An Experimental Comparison of Several Clustering and Initialization Methods

The paper "An Experimental Comparison of Several Clustering and Initialization Methods" by Marina Meilă and David Heckerman presents a thorough analysis of various clustering algorithms and initialization techniques, focusing predominantly on high-dimensional data. The core objective of the paper is to compare the efficiency and effectiveness of different batch clustering algorithms—namely Expectation-Maximization (EM), Classification EM (CEM), and model-based hierarchical agglomerative clustering (HAC)—in learning naive-Bayes models from high-dimensional discrete-variable datasets.

Overview of Clustering Algorithms

This paper elucidates the EM algorithm's efficacy in clustering, especially when compared to CEM and HAC. EM is found to be superior across various criteria, including log marginal likelihood, holdout likelihood, and classification accuracy, despite requiring more computational resources than CEM. Meanwhile, HAC emerged as slower and less effective than both EM and CEM.

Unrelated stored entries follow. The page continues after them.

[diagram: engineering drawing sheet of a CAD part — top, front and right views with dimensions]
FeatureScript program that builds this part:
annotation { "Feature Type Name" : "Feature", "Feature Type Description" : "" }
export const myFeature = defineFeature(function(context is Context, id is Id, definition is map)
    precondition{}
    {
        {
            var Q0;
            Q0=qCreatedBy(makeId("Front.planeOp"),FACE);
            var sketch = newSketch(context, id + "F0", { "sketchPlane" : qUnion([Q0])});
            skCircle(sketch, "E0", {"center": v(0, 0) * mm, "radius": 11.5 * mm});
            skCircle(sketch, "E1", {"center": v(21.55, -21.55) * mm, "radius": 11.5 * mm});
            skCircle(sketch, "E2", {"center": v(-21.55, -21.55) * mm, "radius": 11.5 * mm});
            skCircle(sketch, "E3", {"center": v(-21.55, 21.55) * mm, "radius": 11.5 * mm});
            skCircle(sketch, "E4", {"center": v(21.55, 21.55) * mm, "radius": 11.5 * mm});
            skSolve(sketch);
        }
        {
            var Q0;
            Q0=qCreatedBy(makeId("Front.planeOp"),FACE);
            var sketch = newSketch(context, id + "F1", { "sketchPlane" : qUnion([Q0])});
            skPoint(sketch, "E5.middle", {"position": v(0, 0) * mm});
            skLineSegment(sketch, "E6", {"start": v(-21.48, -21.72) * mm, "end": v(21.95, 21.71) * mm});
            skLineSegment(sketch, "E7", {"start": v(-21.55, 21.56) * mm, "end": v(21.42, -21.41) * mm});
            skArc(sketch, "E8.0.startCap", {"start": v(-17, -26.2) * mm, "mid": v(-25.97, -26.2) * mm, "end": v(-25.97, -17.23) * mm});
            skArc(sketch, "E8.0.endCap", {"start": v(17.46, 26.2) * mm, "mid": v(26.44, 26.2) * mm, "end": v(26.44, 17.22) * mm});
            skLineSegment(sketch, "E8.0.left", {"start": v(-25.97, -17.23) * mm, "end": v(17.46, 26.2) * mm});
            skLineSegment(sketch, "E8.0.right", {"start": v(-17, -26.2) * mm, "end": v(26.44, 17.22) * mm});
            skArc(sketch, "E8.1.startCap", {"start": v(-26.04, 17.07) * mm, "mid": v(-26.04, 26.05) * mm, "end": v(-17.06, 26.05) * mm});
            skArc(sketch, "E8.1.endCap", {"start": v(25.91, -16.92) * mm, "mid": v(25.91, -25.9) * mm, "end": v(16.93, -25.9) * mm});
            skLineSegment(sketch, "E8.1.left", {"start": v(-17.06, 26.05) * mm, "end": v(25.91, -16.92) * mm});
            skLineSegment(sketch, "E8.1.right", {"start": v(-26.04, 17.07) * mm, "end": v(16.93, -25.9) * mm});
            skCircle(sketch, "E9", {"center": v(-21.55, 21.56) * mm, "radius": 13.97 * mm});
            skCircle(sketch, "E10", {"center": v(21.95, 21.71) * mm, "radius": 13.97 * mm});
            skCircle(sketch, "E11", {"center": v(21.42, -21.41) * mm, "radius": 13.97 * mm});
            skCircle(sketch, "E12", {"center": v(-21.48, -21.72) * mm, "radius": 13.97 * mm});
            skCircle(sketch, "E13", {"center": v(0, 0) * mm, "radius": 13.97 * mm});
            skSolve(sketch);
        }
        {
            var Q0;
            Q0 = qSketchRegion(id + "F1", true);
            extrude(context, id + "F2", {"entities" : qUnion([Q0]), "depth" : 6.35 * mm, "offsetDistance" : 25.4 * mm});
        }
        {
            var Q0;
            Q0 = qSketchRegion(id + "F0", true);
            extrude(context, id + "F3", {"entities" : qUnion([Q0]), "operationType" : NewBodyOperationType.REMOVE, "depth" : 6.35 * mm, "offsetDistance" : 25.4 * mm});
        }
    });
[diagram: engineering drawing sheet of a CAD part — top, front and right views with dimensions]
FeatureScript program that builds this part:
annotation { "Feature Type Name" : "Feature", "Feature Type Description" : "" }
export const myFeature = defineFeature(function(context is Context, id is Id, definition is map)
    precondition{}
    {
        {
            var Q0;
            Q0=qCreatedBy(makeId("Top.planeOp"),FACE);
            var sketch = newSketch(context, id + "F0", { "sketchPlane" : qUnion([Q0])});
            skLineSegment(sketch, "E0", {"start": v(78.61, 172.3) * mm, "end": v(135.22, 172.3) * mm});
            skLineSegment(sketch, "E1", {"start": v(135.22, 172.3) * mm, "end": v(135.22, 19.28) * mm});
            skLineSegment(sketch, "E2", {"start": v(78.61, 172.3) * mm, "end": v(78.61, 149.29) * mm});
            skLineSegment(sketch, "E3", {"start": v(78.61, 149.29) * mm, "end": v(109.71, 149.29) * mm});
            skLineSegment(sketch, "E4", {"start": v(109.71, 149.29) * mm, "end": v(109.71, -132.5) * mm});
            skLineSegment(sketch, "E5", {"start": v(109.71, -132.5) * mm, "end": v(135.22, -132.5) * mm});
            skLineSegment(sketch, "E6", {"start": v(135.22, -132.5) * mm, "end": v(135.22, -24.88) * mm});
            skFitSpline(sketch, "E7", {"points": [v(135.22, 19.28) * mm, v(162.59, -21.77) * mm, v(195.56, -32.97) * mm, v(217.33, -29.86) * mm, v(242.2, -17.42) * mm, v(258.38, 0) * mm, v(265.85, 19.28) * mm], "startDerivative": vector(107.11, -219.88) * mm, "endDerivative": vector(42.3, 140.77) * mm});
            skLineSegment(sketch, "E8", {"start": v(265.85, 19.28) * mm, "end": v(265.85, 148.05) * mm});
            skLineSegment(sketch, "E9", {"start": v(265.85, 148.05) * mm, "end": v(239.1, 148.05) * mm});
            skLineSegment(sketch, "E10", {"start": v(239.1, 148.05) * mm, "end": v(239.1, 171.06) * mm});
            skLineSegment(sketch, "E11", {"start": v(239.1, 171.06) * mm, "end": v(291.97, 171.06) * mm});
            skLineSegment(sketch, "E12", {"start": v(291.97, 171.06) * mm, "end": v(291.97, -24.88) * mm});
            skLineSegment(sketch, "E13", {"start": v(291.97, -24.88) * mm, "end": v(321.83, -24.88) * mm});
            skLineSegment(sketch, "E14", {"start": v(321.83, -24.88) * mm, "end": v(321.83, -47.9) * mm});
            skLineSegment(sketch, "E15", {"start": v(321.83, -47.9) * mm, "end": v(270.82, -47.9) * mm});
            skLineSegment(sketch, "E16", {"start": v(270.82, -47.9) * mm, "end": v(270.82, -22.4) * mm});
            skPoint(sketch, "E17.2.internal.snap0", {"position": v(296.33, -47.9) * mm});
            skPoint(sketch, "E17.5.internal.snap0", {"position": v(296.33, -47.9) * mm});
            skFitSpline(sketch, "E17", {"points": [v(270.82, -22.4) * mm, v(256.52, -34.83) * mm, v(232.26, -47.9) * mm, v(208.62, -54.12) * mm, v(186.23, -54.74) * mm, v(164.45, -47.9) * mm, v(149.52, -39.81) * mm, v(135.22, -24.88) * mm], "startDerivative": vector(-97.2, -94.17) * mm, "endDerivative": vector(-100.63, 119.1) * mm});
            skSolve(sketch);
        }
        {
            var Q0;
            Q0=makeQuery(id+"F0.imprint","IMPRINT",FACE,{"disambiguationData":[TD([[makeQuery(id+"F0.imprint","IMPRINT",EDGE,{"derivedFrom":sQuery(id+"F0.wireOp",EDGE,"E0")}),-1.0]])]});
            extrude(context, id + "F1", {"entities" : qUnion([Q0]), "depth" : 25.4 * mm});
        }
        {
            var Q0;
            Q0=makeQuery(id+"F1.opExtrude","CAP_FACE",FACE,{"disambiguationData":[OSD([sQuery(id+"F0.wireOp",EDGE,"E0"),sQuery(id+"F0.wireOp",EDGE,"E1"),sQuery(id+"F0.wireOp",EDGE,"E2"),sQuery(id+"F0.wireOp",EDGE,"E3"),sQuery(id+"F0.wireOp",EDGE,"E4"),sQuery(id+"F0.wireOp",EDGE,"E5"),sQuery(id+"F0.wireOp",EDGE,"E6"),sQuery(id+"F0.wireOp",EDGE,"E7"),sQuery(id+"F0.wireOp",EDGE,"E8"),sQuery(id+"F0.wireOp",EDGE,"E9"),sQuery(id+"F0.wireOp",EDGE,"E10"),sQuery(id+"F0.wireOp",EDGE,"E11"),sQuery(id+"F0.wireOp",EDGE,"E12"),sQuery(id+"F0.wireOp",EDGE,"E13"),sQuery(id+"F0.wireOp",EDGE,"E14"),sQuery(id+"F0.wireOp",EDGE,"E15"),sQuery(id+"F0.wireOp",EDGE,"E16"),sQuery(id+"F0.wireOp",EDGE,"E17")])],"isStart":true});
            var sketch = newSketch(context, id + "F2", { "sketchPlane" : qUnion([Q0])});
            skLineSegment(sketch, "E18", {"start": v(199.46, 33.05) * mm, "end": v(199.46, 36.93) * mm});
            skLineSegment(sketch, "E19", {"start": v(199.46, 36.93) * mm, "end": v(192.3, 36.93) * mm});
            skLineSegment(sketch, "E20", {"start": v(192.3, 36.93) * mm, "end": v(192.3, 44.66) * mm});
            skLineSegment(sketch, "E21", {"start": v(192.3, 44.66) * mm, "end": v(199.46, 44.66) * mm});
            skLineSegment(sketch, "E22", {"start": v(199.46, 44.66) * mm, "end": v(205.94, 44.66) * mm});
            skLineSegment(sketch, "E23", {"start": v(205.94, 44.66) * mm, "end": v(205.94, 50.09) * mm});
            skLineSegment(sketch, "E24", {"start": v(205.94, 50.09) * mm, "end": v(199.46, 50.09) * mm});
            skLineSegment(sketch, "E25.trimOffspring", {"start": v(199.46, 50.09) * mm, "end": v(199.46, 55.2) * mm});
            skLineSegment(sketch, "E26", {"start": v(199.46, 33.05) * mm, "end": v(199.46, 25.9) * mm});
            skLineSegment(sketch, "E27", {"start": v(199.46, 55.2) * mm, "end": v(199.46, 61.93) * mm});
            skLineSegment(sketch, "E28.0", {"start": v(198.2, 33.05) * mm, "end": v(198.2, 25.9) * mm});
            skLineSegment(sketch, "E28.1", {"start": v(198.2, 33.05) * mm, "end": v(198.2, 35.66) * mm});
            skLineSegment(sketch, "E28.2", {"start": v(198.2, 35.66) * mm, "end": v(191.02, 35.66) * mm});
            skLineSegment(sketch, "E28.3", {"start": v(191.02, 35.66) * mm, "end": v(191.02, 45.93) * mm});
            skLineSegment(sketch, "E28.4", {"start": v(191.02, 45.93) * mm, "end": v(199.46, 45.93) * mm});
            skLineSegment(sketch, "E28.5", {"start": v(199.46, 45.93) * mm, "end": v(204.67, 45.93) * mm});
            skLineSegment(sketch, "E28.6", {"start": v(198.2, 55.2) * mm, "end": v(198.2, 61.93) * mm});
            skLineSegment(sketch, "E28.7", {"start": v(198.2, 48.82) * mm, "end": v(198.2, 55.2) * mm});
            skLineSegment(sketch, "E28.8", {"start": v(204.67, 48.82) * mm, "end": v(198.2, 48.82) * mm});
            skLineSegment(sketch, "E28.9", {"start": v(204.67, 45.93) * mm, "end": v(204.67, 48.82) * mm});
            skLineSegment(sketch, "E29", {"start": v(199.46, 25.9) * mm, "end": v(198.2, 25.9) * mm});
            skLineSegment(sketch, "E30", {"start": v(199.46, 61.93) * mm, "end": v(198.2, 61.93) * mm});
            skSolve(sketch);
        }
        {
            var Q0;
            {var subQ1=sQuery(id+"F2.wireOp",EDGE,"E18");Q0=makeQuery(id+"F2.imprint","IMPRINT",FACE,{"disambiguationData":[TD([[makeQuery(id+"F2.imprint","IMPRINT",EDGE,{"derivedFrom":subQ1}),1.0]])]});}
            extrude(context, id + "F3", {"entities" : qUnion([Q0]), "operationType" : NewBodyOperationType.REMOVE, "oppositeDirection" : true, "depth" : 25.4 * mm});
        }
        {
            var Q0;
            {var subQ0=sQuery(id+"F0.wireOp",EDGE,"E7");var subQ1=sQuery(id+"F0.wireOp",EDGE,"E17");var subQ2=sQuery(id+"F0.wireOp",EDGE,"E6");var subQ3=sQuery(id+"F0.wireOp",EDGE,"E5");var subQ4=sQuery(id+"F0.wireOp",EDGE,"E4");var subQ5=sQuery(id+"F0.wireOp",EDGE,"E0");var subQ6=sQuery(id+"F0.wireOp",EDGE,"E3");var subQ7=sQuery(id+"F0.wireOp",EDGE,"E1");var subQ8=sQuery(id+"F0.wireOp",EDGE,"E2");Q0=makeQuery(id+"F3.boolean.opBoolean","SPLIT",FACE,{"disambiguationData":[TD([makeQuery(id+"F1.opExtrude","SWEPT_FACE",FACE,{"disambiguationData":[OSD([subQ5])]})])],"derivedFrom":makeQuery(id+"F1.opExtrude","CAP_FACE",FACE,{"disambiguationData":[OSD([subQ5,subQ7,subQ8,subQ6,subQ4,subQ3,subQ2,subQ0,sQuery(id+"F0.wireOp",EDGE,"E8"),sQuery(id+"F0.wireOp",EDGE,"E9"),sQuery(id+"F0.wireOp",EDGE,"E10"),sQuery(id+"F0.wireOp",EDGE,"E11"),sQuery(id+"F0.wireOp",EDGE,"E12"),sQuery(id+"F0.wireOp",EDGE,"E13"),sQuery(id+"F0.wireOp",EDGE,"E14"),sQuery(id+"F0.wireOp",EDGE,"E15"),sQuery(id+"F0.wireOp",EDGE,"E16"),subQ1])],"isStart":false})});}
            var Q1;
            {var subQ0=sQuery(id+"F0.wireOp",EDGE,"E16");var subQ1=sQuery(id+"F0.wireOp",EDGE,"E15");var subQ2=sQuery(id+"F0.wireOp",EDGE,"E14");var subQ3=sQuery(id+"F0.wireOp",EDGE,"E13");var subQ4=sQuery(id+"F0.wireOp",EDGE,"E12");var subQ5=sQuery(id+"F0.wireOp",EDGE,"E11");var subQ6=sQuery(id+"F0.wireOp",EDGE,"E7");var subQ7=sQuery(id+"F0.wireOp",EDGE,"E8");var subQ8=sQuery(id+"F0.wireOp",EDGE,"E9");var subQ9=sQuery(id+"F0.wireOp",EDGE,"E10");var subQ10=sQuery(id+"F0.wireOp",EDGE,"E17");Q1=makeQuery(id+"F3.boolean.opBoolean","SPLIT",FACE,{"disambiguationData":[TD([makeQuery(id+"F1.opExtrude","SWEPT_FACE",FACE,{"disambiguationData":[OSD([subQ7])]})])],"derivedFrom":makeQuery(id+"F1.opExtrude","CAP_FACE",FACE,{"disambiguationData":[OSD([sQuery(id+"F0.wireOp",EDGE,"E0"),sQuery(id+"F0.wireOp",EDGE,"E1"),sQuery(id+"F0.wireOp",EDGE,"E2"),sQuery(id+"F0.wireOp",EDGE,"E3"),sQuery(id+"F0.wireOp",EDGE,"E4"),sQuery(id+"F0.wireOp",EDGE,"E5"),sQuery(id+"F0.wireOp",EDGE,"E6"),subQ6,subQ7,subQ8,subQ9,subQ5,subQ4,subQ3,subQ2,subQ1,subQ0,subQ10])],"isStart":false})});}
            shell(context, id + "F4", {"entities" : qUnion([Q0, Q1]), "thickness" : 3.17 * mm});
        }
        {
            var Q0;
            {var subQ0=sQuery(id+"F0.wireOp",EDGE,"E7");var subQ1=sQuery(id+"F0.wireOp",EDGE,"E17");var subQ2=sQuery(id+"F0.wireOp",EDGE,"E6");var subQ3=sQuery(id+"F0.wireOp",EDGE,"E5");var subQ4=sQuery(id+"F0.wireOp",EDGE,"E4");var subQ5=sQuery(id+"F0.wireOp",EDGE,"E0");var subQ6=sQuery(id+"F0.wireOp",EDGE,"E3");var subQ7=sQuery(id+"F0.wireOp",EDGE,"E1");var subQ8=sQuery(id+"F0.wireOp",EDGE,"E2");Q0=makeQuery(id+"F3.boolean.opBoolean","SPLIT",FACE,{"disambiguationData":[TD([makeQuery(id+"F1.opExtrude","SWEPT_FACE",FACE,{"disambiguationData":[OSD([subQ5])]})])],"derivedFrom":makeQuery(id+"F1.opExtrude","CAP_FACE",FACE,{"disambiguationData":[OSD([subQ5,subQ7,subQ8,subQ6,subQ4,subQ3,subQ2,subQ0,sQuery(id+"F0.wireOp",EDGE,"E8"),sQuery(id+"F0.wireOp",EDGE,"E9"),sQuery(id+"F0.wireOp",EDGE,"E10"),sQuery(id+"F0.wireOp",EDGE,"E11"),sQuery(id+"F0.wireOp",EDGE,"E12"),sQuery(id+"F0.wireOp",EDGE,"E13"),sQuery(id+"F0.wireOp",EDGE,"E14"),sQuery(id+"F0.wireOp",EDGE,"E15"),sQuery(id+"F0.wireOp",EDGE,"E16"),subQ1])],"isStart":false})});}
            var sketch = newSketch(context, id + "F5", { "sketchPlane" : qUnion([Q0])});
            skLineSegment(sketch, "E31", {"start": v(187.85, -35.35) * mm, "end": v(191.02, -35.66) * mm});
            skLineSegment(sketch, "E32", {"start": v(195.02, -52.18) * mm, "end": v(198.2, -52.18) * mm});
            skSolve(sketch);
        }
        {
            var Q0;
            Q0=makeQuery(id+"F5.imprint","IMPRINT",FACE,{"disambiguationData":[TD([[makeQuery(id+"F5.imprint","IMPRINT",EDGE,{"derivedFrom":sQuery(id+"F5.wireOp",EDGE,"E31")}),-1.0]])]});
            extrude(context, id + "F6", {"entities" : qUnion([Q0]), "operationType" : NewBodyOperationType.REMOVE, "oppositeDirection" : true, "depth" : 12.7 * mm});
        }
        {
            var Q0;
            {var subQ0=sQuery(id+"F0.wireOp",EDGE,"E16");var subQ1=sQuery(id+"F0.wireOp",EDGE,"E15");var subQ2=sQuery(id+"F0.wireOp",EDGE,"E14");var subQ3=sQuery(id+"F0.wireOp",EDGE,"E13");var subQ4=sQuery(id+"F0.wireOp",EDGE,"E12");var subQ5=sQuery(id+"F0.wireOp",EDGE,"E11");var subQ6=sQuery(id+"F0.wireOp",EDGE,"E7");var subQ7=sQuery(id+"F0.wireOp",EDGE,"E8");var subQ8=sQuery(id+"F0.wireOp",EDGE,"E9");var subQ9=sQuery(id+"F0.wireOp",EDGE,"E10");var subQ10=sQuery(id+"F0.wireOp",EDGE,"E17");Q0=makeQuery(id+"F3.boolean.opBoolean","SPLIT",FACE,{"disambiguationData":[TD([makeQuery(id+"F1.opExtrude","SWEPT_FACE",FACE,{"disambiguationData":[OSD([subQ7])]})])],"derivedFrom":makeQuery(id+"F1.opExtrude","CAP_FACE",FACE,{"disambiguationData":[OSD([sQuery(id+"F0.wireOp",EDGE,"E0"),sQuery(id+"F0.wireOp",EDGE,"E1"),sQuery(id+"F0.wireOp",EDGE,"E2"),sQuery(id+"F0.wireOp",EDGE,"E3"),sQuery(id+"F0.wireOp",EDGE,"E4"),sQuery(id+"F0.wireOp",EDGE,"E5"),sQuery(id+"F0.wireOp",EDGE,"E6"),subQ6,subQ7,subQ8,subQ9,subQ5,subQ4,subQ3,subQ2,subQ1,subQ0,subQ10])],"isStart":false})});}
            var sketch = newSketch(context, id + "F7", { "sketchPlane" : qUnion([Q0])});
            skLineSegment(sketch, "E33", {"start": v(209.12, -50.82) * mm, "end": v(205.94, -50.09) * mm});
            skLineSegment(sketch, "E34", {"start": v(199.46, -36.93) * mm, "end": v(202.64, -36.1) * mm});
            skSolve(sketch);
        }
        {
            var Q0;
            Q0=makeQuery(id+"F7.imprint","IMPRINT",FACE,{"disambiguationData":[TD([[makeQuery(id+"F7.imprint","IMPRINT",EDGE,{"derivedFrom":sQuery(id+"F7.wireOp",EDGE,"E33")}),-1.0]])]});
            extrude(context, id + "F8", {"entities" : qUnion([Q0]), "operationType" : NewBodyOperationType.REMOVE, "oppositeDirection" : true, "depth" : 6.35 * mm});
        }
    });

1. Expectation-Maximization (EM): EM iteratively optimizes the likelihood by alternating between expectation and maximization steps. Unlike CEM, EM allows fractional cluster assignments, enabling it to escape local optima more effectively and resulting in a higher quality of clustering.
2. Classification EM (CEM): A variant of EM that employs a “winner take all” strategy similar to K-means. CEM's deterministic nature means it converges faster than EM but often at the expense of clustering quality, as revealed by its consistent underestimation of the number of clusters.
3. Model-based Hierarchical Agglomerative Clustering (HAC): HAC builds a hierarchical decomposition of the data set, agglomerating clusters based on a probabilistic model. While HAC does not require initialization, its computational inefficiency and less accurate clustering outcomes make it less preferable, particularly in higher dimensions.

Analysis of Initialization Methods

The paper presents a comparative analysis of three initialization methods for EM and CEM:

• Random Initialization: Involves parameter sampling from a non-informative prior, performing worse than data-dependent methods.
• Noisy-Marginal (Marginal): Uses maximum likelihood or maximum a posteriori estimates to adjust parameter distributions and yields better performance, with its major advantage being efficiency without losing cluster quality.
• Hierarchical Agglomerative Clustering (HAC) Initialization: Even though HAC requires significant computation time, its initialization performance is comparable to Marginal, highlighting that the Marginal is the more practical choice for initial parameter estimation.

Experimental Insights

Experiments conducted using synthetic and real-world datasets (such as handwritten digits) underlined the strengths and weaknesses of the clustering algorithms and initialization procedures. Notably, EM's dominance is evident despite its slower processing compared to CEM, which aligns with the hypothesis that clustering quality correlates with "soft" assignment of cases. The empirical evidence presented supports the conclusion that the EM algorithm, combined with Marginal initialization, strikes an optimal balance between computational cost and clustering accuracy.

Implications and Future Directions

The findings from Meilă and Heckerman's research provide valuable insights for applying clustering techniques in high-dimensional data domains, suggesting a preference for EM with Marginal initialization. Future research directions could include exploring these algorithms' performance in more diverse datasets, particularly those with higher dimensions or containing continuous variables. Additionally, comparing EM with advanced variants, such as those incorporating conjugate-gradient acceleration, may offer further improvements in clustering efficacy.

In conclusion, this paper offers a comprehensive framework for understanding and applying clustering and initialization techniques in complex data analysis scenarios, providing a foundation for numerous applications in machine learning and data mining.